# Appreciation Thread



## vonteity (Feb 13, 2005)

I would like to post my appreciation for Christian Bale, in general.

I just saw Equilibrium for the first time the other night. Twice. Uh, hello? So hot.

What (or who) do you appreciate?


----------



## il sogno (Jul 15, 2002)

vonteity said:


> I would like to post my appreciation for Christian Bale, in general.
> 
> I just saw Equilibrium for the first time the other night. Twice. Uh, hello? So hot.
> 
> What (or who) do you appreciate?


Christian Bale can do my dishes anytime.


----------



## vonteity (Feb 13, 2005)

il sogno said:


> Christian Bale can do my dishes anytime.


Oh, he can do a helluva lot more than that for me. Or you know, nothing at all. Just sit there and look pretty. That'd be nice.


----------



## JayTee (Feb 3, 2004)

I just watched The Prestige last night.
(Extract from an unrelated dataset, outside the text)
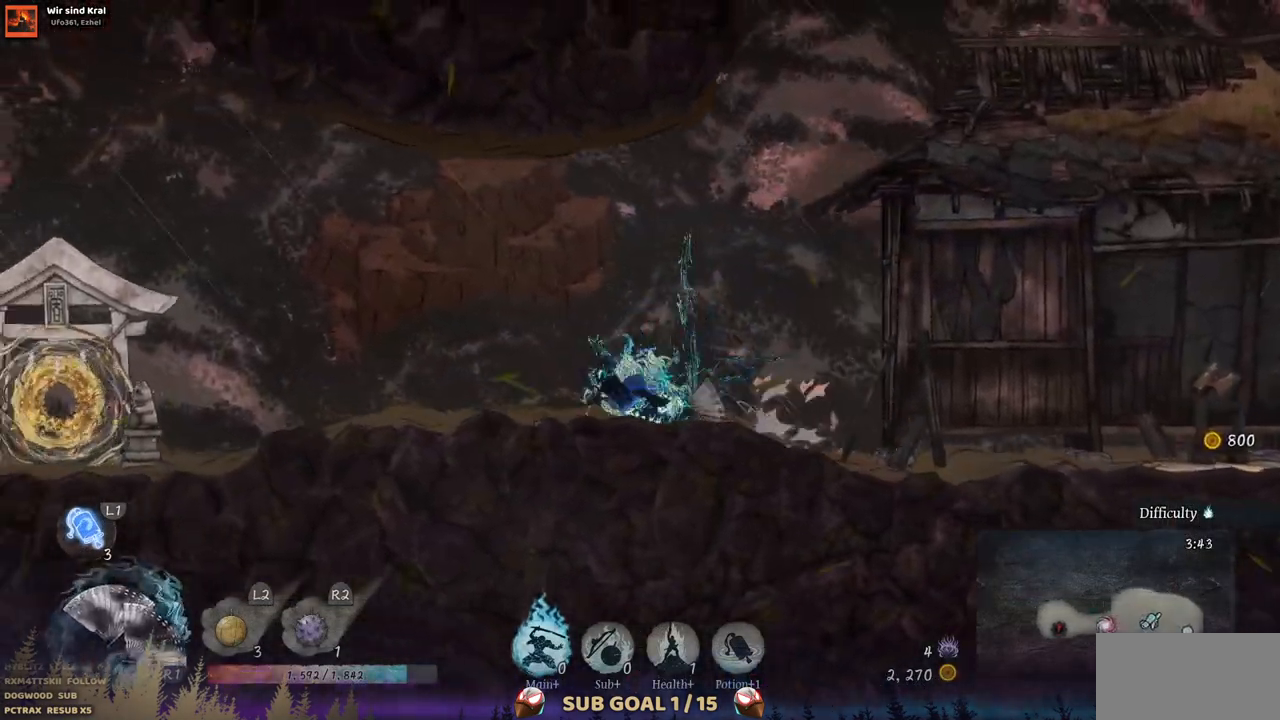
{"buttons": ["DPAD_LEFT"], "left_stick": "center", "right_stick": "center", "events": [[283, "CROSS", "down"], [433, "CROSS", "up"]]}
It was awesome, he was awesome, Jackman was awesome.


----------



## HokieRider (Oct 6, 2005)

he's awesome in batman begins as well... good movies all around


----------



## Guest (Mar 12, 2007)

This is worse than the PG forum!


----------



## vonteity (Feb 13, 2005)

Geez, you show a little manipple and everyone gets all bent out of shape!

Have not seen The Prestige, but it's next on the list. Batman, eh... IMO movie in general sucked. Bale was hot as usual, so it was worth it.
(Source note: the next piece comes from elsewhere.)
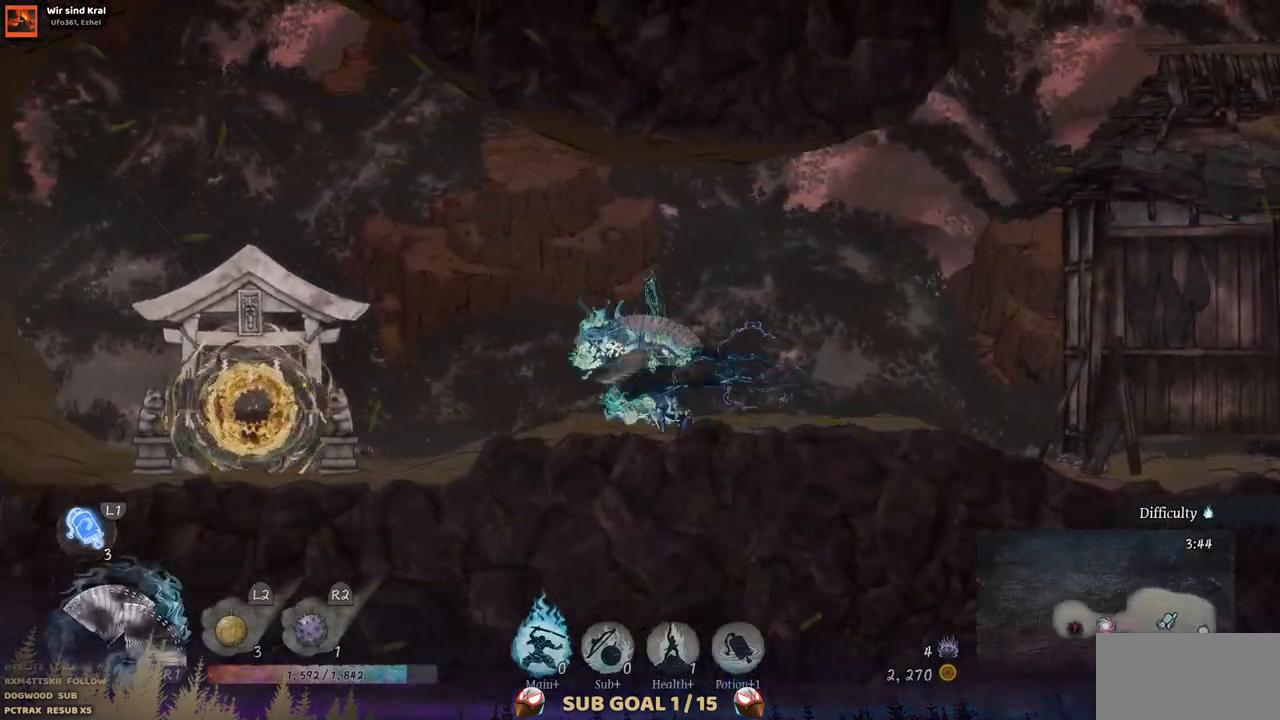
{"buttons": ["DPAD_LEFT"], "left_stick": "center", "right_stick": "center", "events": []}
You know, while we're at it... we should throw some hiney in here.


----------



## Guest (Mar 12, 2007)

vonteity said:


> Geez, you show a little manipple and everyone gets all bent out of shape!
> 
> Have not seen The Prestige, but it's next on the list. Batman, eh... IMO movie in general sucked. Bale was hot as usual, so it was worth it.


What about The Machinist?


----------



## vonteity (Feb 13, 2005)

Seen it, very good. He was hot even though he was grossly skinny.


----------



## Len J (Jan 28, 2004)

Is this the PB Forum (podium Boys?). 

Why do women always objectify us guys?

Sigh

Len























I Kid......I Kid.......:ciappa: :ciappa:


----------



## Bocephus Jones II (Oct 7, 2004)

Len J said:


> Is this the PB Forum (podium Boys?).
> 
> Why do women always objectify us guys?
> 
> ...


I'd hit it.


----------



## Pablo (Jul 7, 2004)

vonteity said:


> Geez, you show a little manipple and everyone gets all bent out of shape!
> 
> Have not seen The Prestige, but it's next on the list. Batman, eh... IMO movie in general sucked. Bale was hot as usual, so it was worth it.
> 
> You know, while we're at it... we should throw some hiney in here.
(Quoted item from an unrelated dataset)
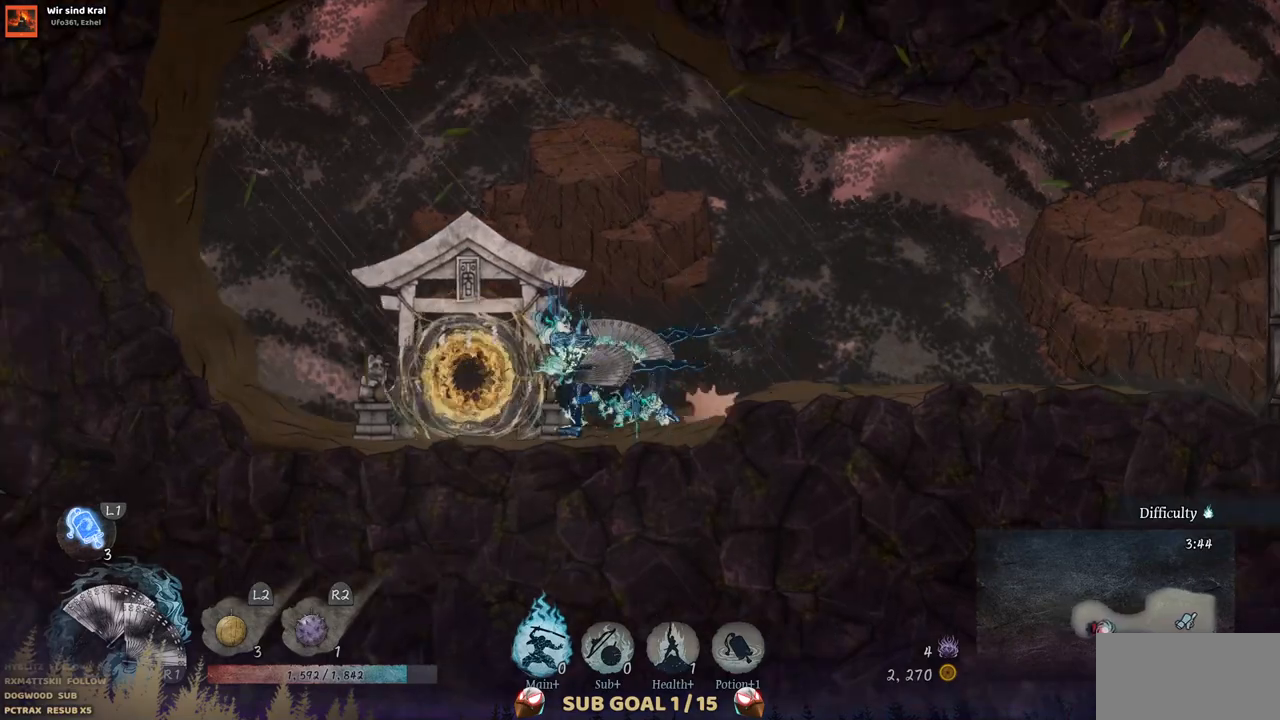
{"buttons": [], "left_stick": "center", "right_stick": "center", "events": [[233, "DPAD_LEFT", "up"]]}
We all like Boonen, sure, although this forum might like him for, well, different reasons. Nevertheless, that might be the worst picture ever. He kind of looks like a butter face.


----------



## Spirito (Nov 26, 2001)

vonteity said:


>


I don't really care much about Tom Boonen but I do appreciate that he must be pretty cool to be wearing a Le Coq Sportiff sweat band whilst he is have a colonsocopy done. Cool as you like. 

and I met Christian Bale as I accompanied a woman who was also in the film American Psycho to the Premiere in NYC. He's pretty cool and I can confirm he is a handsome cat. And he can drink into the night which had me giving him a :thumbsup: 

any other goss you girls wanna know?


----------



## S2H (Jul 10, 2005)

I'd hit it.


----------



## innergel (Jun 14, 2002)

Len J said:


> Is this the PB Forum (podium Boys?).
> 
> Why do women always objectify us guys?
> 
> ...


Yeah. Sometimes we just want to be held. :single tear:


----------



## zeytin (May 15, 2004)

*Someone mentioned Jackman*

Bale is def a hottie but I like a little more grass on the pitch.


----------



## Spirito (Nov 26, 2001)

zeytin said:


> Bale is def a hottie but I like a little more grass on the pitch.


I know another hot aussie guy with a nice bit of turf  

worth hitting even if just for a peak of his vintage bike parts stash in his bedroom come boudoir :ihih:


----------



## zeytin (May 15, 2004)

Spirito said:


> I know another hot aussie guy with a nice bit of turf
> 
> worth hitting even if just for a peak of his vintage bike parts stash in his bedroom come boudoir :ihih:


Sorry honey, my hubby is the only one with the bird's eye view of my vintage part collection (to which I've recently added a beautiful if cracked chain ring) .:thumbsup:


----------



## vonteity (Feb 13, 2005)

While I wouldn't throw him out of bed for eating crackers... ew on the chest hair.


----------



## JaeP (Mar 12, 2002)

*Equalibrium*

That was one of my favorite movies. I liked it so much I bought Christian Bale's watch!


----------



## iliveonnitro (Feb 19, 2006)

Christian Bale, in a scientific study, was rated the sexiest man due to his body proportions (1:1 upper:lower body).

Don't ask me how I know this.


----------



## Pablo (Jul 7, 2004)

The second picture of Jackman looks like Kevin Sorbo, aka Hercules.


----------



## zeytin (May 15, 2004)

Pablo said:


> The second picture of Jackman looks like Kevin Sorbo, aka Hercules.


Uh...only much better. 
and I must say Yummy on the chest hair...not too much, just enough.:arf:


----------